Günübirlik Brugge Gezisinin Beklenmedik Süprizleri
Allah sevdiği kulunun ayağına getirirmiş sevdiği şeyleri… Brugge’a giden herkes kanalları, harika korunmuş mimariyi anlatıyor. Benim bu sevimli yerden anılarım Picasso, Dali, Miro, Matisse, Rodin dolu… Şaka değil, gerçek!
Brüksel’deki arkadaşımızın yanındaki günlerimizden birinde Ortaçağ’dan kalma mimarisiyle ün salmış şehre gidelim dedik. II.Dünya Savaşı’nda hiç zarar görmediği için korunmuş şehir aynı bir film seti gibiydi.

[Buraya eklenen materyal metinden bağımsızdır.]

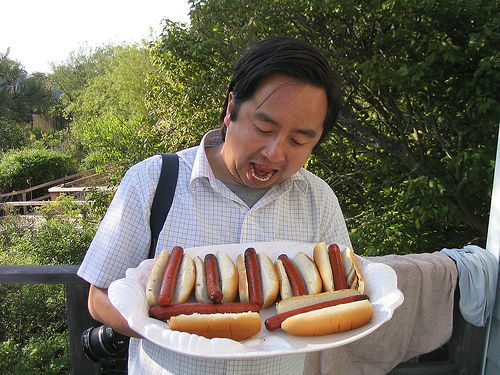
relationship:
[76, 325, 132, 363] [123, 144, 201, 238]
camera strapped over shoulder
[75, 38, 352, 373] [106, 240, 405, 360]
guy holding plate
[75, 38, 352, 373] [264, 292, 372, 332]
guy has hot dog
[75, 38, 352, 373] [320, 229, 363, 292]
guy will eat hotdog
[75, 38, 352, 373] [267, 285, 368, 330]
guy will eat hotdog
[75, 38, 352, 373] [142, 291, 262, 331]
guy will eat hotdog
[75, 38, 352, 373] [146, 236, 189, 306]
guy will eat hotdog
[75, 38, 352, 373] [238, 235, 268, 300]
guy will eat hotdog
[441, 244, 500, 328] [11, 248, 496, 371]
clothing hanging off balcony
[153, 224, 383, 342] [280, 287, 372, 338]
hot dog in bun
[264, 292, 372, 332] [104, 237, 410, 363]
hot dog on plate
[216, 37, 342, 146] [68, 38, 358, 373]
black hair on guy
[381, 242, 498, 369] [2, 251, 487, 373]
clothing on balcony rail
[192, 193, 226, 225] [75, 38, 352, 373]
shirt on guy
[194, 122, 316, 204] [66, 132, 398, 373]
collar on shirt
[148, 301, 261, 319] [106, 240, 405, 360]
hot dog on plate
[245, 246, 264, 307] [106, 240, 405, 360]
hot dog on plate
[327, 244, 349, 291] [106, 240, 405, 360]
hot dog on plate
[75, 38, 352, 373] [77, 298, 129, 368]
guy carrying camera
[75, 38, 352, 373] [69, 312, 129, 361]
guy carrying camera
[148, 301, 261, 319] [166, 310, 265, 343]
hot dog on bun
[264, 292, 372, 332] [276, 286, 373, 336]
hot dog on bun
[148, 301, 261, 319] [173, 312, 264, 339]
hot dog on bun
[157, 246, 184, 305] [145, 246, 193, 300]
hot dog on bun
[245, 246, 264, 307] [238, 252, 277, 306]
hot dog on bun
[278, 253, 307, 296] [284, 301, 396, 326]
hot dog on bun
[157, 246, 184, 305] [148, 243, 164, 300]
hot dog on bun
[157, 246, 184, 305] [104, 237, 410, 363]
hot dog on plate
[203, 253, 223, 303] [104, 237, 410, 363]
hot dog on plate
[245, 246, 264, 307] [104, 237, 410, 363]
hot dog on plate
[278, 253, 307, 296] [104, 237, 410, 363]
hot dog on plate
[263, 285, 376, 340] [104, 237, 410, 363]
hot dog on plate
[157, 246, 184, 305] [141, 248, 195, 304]
hot dog on bun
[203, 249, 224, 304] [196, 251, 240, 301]
hot dog on bun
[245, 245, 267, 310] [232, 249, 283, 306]
hot dog on bun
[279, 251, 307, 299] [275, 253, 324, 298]
hot dog on bun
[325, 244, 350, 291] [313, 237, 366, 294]
hot dog on bun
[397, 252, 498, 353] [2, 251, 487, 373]
clothing hanging over balcony rail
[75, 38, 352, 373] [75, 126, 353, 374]
guy wearing shirt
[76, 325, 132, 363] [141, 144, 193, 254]
camera hanging from shoulder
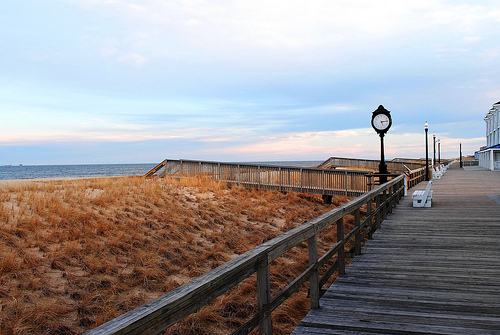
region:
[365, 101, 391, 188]
clock tower on pier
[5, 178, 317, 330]
dried grass on sand dune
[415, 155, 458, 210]
white benches on pier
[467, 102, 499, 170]
white building on pier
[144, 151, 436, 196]
stairways on the pier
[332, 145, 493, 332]
wooden slats of boardwalk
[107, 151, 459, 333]
railings along the boardwalk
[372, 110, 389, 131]
clock face on clock tower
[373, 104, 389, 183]
black tower surrounding clock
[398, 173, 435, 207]
first bench on boardwalk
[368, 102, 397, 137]
the frame of the clock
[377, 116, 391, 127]
the hands of a clock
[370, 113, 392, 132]
the face of a clock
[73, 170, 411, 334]
a brown wooden railing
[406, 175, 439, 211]
a white wooden bench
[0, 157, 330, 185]
blue ocean water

Sabah erkenden Brüksel’den trene binip, keyifli bir yolculuktan sonra Brugge’daki tren istasyonu(1)’na vardık. İndikten sonra bir harita edinip hemen şehrin merkezine doğru yürümeye başladık. Yukarıdaki fotoğraflarda da göreceğiniz üzere sokaklar çok güzeldi. Bir kaç poz fotoğraf çekildik. Sonra Site Oud St-Jan(2) kilisesine gittik. Dünyanın ikinci en uzun tuğla yapımı kulesine sahip 13.yy kilisesi gerçekten etkileyiciydi fakat benim dikkatimi üzerinde “EXPO Pablo Picasso” yazan tabela çekti!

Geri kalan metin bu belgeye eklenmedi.